(Document structure recognition data)
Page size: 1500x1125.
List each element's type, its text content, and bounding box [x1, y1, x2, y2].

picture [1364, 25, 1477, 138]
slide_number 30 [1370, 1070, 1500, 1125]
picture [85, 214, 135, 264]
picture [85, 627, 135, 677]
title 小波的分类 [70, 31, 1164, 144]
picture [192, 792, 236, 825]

• Written task: Please copy each record shown above exactly.

• Response to the exercise:
Page size: 1500x1125.
List each element's type, its text content, and bounding box [x1, y1, x2, y2].

picture [1364, 25, 1477, 138]
slide_number 30 [1370, 1070, 1500, 1125]
picture [85, 214, 135, 264]
picture [85, 627, 135, 677]
title 小波的分类 [70, 31, 1164, 144]
picture [192, 792, 236, 825]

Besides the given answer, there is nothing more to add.